Tego typu inwestorzy poszukują niewielkich spółek z obiecujących branż (Internet, oprogramowanie, rozwiązania mobilne, biotechnologie itp.), które w ciągu kilku lat mogą kilkukrotnie zwiększyć swoją wartość. W zamian za objęcie znacznego pakietu udziałów w firmie, są gotowi zainwestować w nią od kilkudziesięciu tysięcy do kilku milionów złotych. Chętnie dzielą się też swoim doświadczeniem biznesowym: pomagają nawiązać nowe kontakty czy wspierają zarząd w tworzeniu strategii. Swój horyzont inwestycyjny określają na dwa do pięciu lat. Później z reguły chcą ze znacznym zyskiem odsprzedać udziały funduszowi venture capital albo inwestorowi branżowemu.

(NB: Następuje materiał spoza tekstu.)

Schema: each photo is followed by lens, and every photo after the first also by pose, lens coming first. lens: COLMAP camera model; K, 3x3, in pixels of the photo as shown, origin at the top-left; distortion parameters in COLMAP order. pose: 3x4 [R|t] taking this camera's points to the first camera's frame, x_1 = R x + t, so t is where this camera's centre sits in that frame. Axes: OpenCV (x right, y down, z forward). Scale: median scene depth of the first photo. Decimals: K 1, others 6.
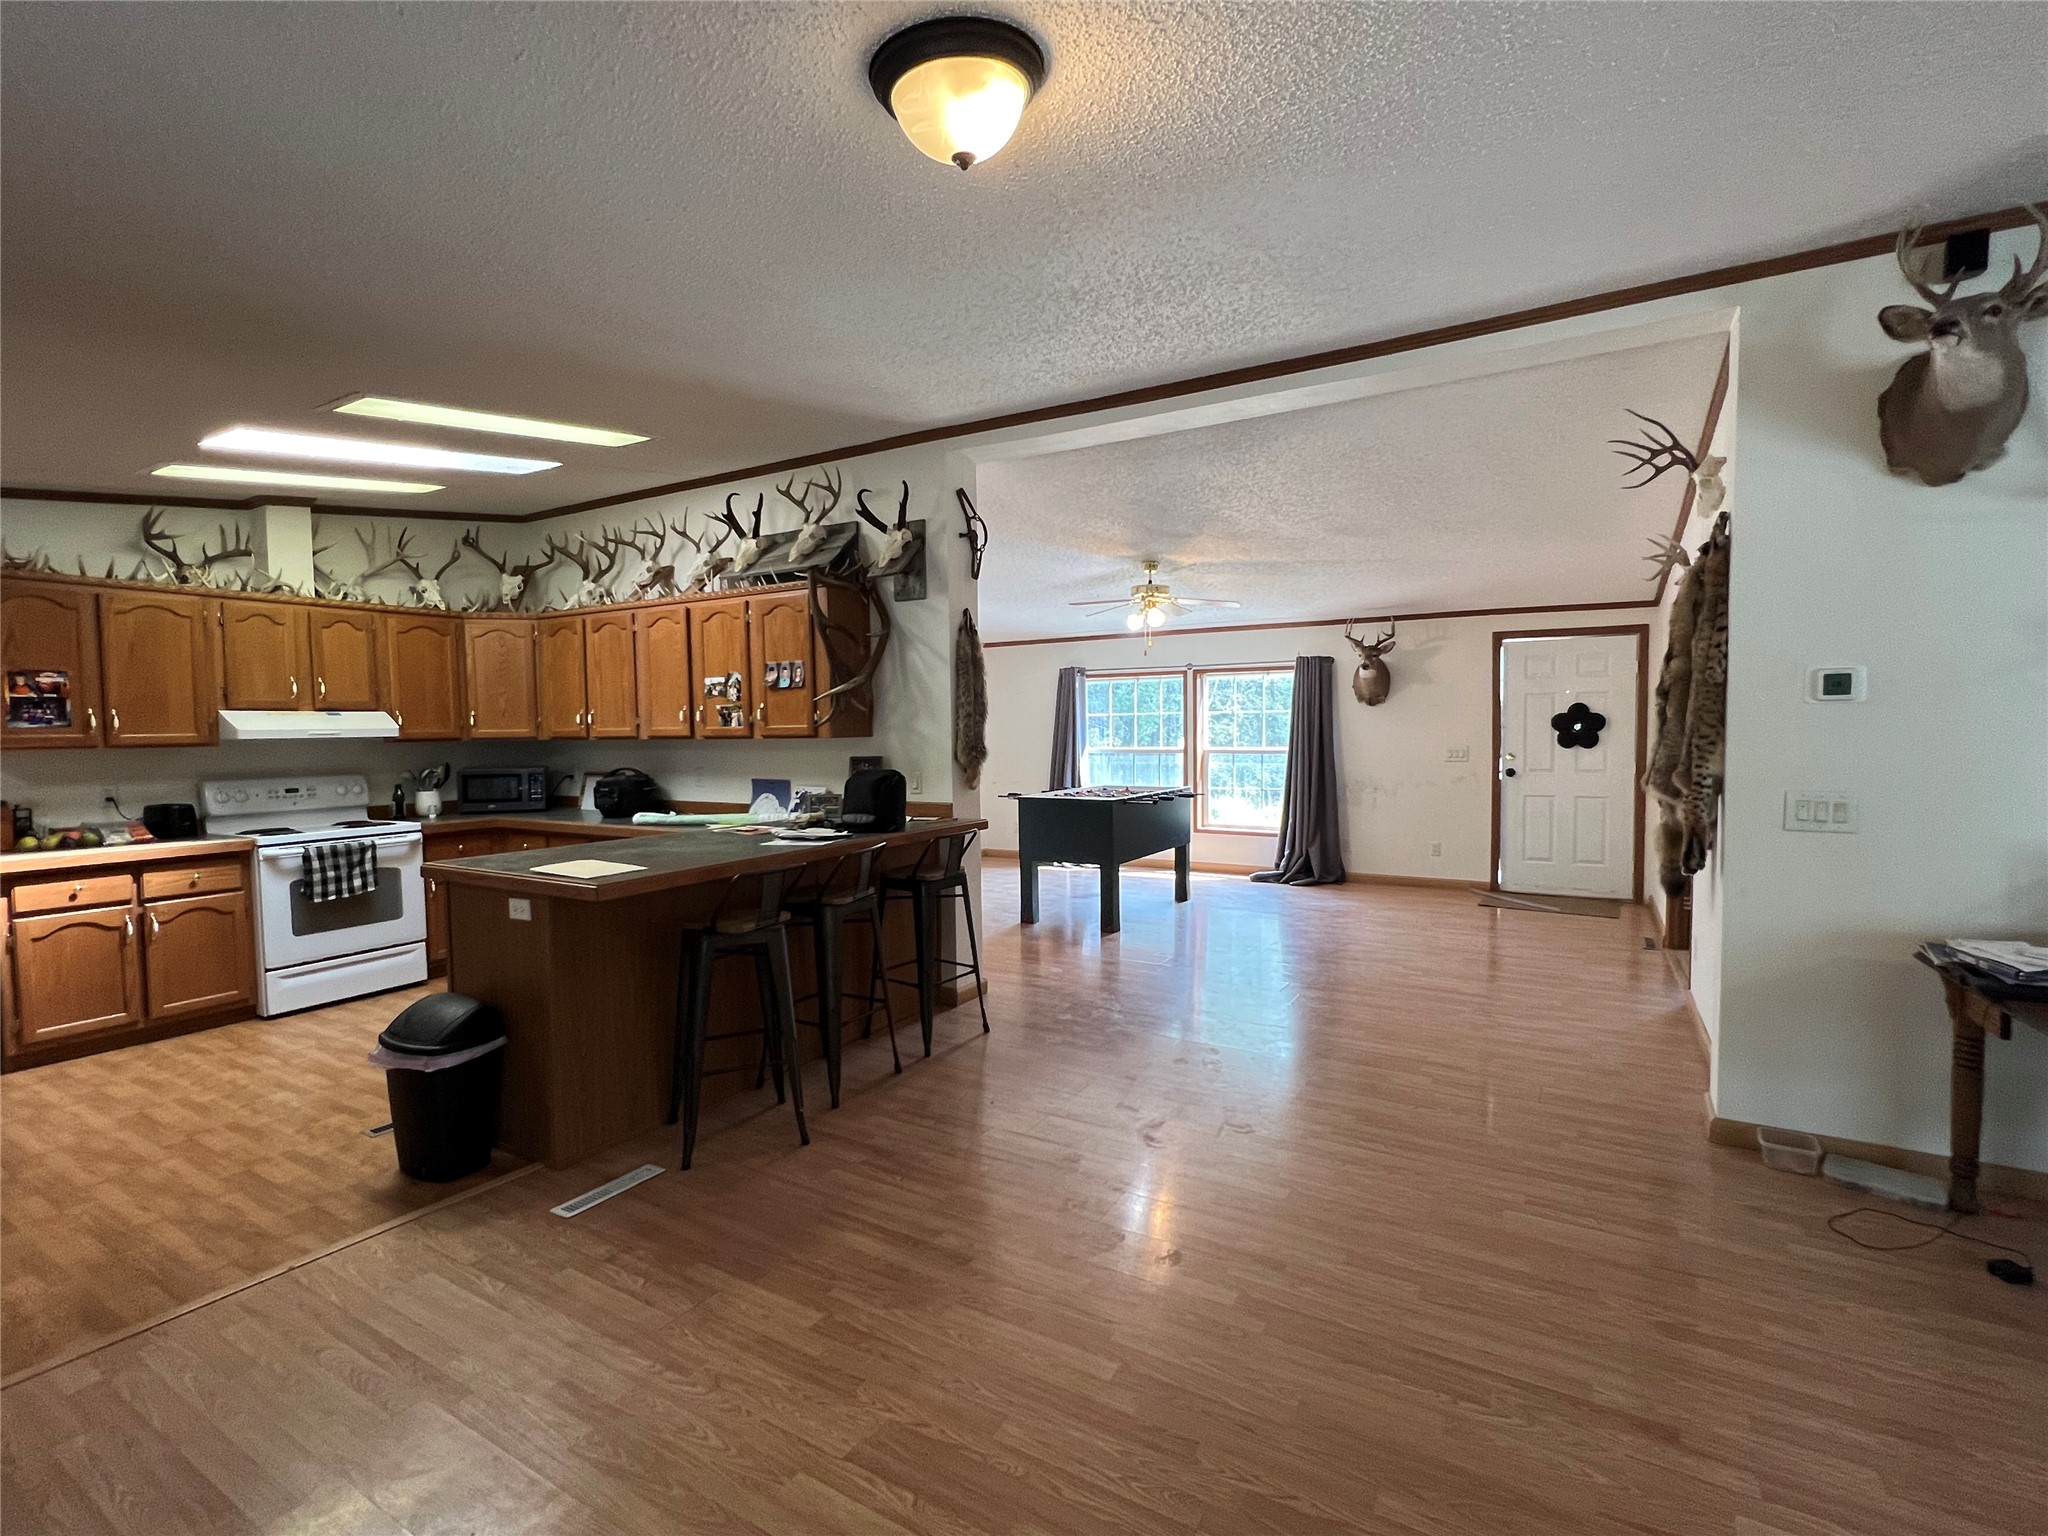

To jednak scenariusz idealny, bowiem nie tylko zyski, ale i ryzyko są w tej branży ponadprzeciętnie duże. Statystycznie, na każde dziesięć inwestycji, co najmniej pięć skończy się klapą, czyli bankructwem spółki, około trzech będzie jako tako utrzymywać się na powierzchni, a najwyżej dwie przyniosą ponadprzeciętne zyski, o perełkach w rodzaju Skype’a nie wspominając. Taka już jednak musi być specyfika tej branży, w której pasjonaci przeważają nad chłodnymi biznesmenami.